Unlike last two Wax Clashes, this one will not be divided into "mix" and "scratch" categories (the format attracted criticism from some DJs). The battle will instead utilize a head-to-head format and ask the crowd to determine a winner.

"Basically we're just telling the DJs to bring every trick in their book and just rock the crowd, 'cause that's - at the end of the day - what a DJ is supposed to do," said Phil Torpey, a KJHK "Breakfast for Beatlovers" jock who is helping organize the event.

Torpey is seeing to it that hip-hop's "four elements" - MCs, DJs, break dancers and graffiti artists - are present by inviting local b-boy crews and area MCs. In lieu of showcasing local graf artists (who would likely be hesitant to throw their tags up in front of hundreds of spectators), organizers will instead screen old-school hip-hop movies like "Wild Style."

"Really it should be a celebration," said Torpey, who also hosts "The Parlance" once a month at the Eighth St.
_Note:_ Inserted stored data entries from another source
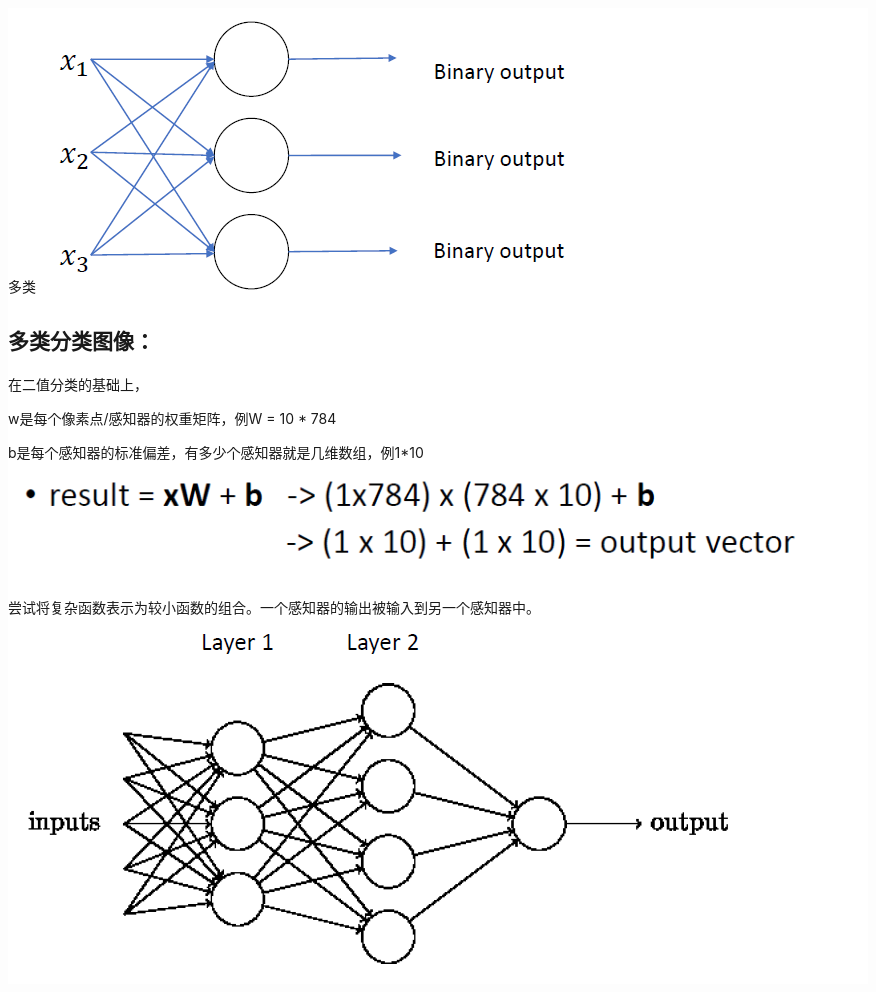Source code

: 多类
![Untitled](./pic173.png)

## 多类分类图像：

在二值分类的基础上，

w是每个像素点/感知器的权重矩阵，例W = 10 * 784

b是每个感知器的标准偏差，有多少个感知器就是几维数组，例1*10
![Untitled](./pic174.png)

尝试将复杂函数表示为较小函数的组合。一个感知器的输出被输入到另一个感知器中。
![Untitled](./pic175.png)
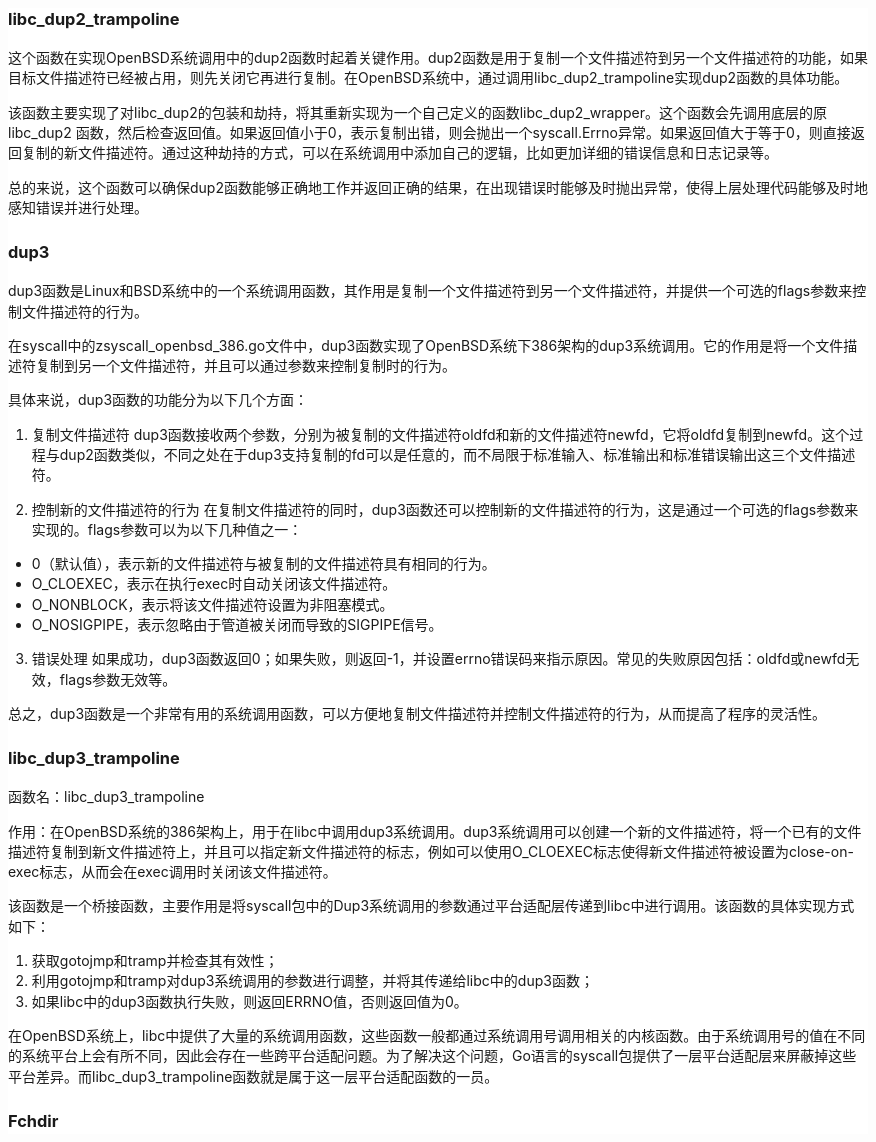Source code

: 
### libc_dup2_trampoline

这个函数在实现OpenBSD系统调用中的dup2函数时起着关键作用。dup2函数是用于复制一个文件描述符到另一个文件描述符的功能，如果目标文件描述符已经被占用，则先关闭它再进行复制。在OpenBSD系统中，通过调用libc_dup2_trampoline实现dup2函数的具体功能。

该函数主要实现了对libc_dup2的包装和劫持，将其重新实现为一个自己定义的函数libc_dup2_wrapper。这个函数会先调用底层的原 libc_dup2 函数，然后检查返回值。如果返回值小于0，表示复制出错，则会抛出一个syscall.Errno异常。如果返回值大于等于0，则直接返回复制的新文件描述符。通过这种劫持的方式，可以在系统调用中添加自己的逻辑，比如更加详细的错误信息和日志记录等。

总的来说，这个函数可以确保dup2函数能够正确地工作并返回正确的结果，在出现错误时能够及时抛出异常，使得上层处理代码能够及时地感知错误并进行处理。



### dup3

dup3函数是Linux和BSD系统中的一个系统调用函数，其作用是复制一个文件描述符到另一个文件描述符，并提供一个可选的flags参数来控制文件描述符的行为。

在syscall中的zsyscall_openbsd_386.go文件中，dup3函数实现了OpenBSD系统下386架构的dup3系统调用。它的作用是将一个文件描述符复制到另一个文件描述符，并且可以通过参数来控制复制时的行为。

具体来说，dup3函数的功能分为以下几个方面：

1. 复制文件描述符
dup3函数接收两个参数，分别为被复制的文件描述符oldfd和新的文件描述符newfd，它将oldfd复制到newfd。这个过程与dup2函数类似，不同之处在于dup3支持复制的fd可以是任意的，而不局限于标准输入、标准输出和标准错误输出这三个文件描述符。

2. 控制新的文件描述符的行为
在复制文件描述符的同时，dup3函数还可以控制新的文件描述符的行为，这是通过一个可选的flags参数来实现的。flags参数可以为以下几种值之一：

- 0（默认值），表示新的文件描述符与被复制的文件描述符具有相同的行为。
- O_CLOEXEC，表示在执行exec时自动关闭该文件描述符。
- O_NONBLOCK，表示将该文件描述符设置为非阻塞模式。
- O_NOSIGPIPE，表示忽略由于管道被关闭而导致的SIGPIPE信号。

3. 错误处理
如果成功，dup3函数返回0；如果失败，则返回-1，并设置errno错误码来指示原因。常见的失败原因包括：oldfd或newfd无效，flags参数无效等。

总之，dup3函数是一个非常有用的系统调用函数，可以方便地复制文件描述符并控制文件描述符的行为，从而提高了程序的灵活性。



### libc_dup3_trampoline

函数名：libc_dup3_trampoline

作用：在OpenBSD系统的386架构上，用于在libc中调用dup3系统调用。dup3系统调用可以创建一个新的文件描述符，将一个已有的文件描述符复制到新文件描述符上，并且可以指定新文件描述符的标志，例如可以使用O_CLOEXEC标志使得新文件描述符被设置为close-on-exec标志，从而会在exec调用时关闭该文件描述符。

该函数是一个桥接函数，主要作用是将syscall包中的Dup3系统调用的参数通过平台适配层传递到libc中进行调用。该函数的具体实现方式如下：

1. 获取gotojmp和tramp并检查其有效性；
2. 利用gotojmp和tramp对dup3系统调用的参数进行调整，并将其传递给libc中的dup3函数；
3. 如果libc中的dup3函数执行失败，则返回ERRNO值，否则返回值为0。

在OpenBSD系统上，libc中提供了大量的系统调用函数，这些函数一般都通过系统调用号调用相关的内核函数。由于系统调用号的值在不同的系统平台上会有所不同，因此会存在一些跨平台适配问题。为了解决这个问题，Go语言的syscall包提供了一层平台适配层来屏蔽掉这些平台差异。而libc_dup3_trampoline函数就是属于这一层平台适配函数的一员。



### Fchdir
Tap Room. "People should be talking about this and anticipating it and thinking about it as a really big thing to look forward to every year."
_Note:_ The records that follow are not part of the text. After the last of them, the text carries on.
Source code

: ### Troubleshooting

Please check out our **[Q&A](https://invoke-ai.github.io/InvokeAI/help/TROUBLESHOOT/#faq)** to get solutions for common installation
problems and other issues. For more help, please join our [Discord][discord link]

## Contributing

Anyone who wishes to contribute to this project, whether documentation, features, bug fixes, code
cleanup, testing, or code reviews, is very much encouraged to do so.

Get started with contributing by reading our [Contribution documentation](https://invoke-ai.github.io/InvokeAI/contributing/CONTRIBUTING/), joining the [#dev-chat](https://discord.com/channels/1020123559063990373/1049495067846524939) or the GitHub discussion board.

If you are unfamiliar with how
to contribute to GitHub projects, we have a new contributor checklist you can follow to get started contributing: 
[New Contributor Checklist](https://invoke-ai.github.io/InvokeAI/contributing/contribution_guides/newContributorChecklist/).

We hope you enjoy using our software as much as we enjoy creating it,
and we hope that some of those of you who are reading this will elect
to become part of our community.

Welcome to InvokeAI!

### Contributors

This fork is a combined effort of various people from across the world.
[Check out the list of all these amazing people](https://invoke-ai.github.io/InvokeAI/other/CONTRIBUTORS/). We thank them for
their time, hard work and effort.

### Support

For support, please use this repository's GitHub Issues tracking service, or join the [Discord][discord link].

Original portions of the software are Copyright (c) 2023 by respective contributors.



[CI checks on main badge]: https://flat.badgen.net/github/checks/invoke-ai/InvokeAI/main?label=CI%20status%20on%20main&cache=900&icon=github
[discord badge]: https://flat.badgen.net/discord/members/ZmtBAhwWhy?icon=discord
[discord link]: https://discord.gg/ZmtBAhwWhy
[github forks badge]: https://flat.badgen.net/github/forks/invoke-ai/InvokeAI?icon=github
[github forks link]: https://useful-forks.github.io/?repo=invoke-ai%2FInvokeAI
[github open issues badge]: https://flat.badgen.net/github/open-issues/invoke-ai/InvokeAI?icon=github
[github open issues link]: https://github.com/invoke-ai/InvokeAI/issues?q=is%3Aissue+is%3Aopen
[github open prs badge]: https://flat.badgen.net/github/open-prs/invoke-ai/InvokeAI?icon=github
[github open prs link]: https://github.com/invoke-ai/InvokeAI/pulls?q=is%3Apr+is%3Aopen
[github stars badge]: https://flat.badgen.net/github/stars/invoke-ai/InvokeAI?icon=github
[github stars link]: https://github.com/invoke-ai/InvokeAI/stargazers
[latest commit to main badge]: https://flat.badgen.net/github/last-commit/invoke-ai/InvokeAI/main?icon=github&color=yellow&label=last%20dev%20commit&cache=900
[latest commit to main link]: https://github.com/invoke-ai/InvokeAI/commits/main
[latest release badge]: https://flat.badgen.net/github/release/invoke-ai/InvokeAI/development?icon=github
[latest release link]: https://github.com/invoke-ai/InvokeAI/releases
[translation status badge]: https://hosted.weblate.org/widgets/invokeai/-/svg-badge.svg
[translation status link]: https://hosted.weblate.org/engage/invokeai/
Another improvement are the prizes awarded to the battle champ: a Vestax DJ mixer (retail $400), a posh pair of headphones and an opening slot with DJ Shortkut (Beat Junkies, Invisbl Skratch Piklz) the next day at The Bottleneck.

These prizes were what attracted DJ Sku, who skipped the last two Wax Clashes even though he regularly travels as far as Chicago, Madison and St. Louis to compete in DJ battles.

"The MC battles around here were paying like $500, the b-boy battles were paying like over $2,000 and here comes the Wax Clash and they're giving away like a $50 gift certificate to Love Garden," he said.

Scaredy cats

Though the competition is stacked with established talent, it will also provide a handful of newcomers an opportunity to showcase their skills in front of a crowd that - if past events are any indication - should number 300 or more.

"It's always cool seeing new DJs come out of their bedrooms, 'cause it's hard to get up there in front of all those people," Sku said. "You're nervous; you're shaking; you hope your needles don't skip ... Every time I'm up there I'm scared. I just don't show it."

According to Proof, the saturation of DJ "how-to" books and battle videos has made it easier than ever for aspiring DJs to learn the tricks of the trade.


Lawrence DJ and 2004 Wax Clash combatant Justin Riley.

"Nowadays cats got it pretty easy," he said. "I had no idea what the hell a slipmat was because I had yet to see somebody cutting off papers or felt and putting them under their wheels so they could get it to back-cue that much quicker."

"...But I don't knock that at all because, then again, when it comes to the mix and when it comes to party rocking, there's no way those kids got anything on me."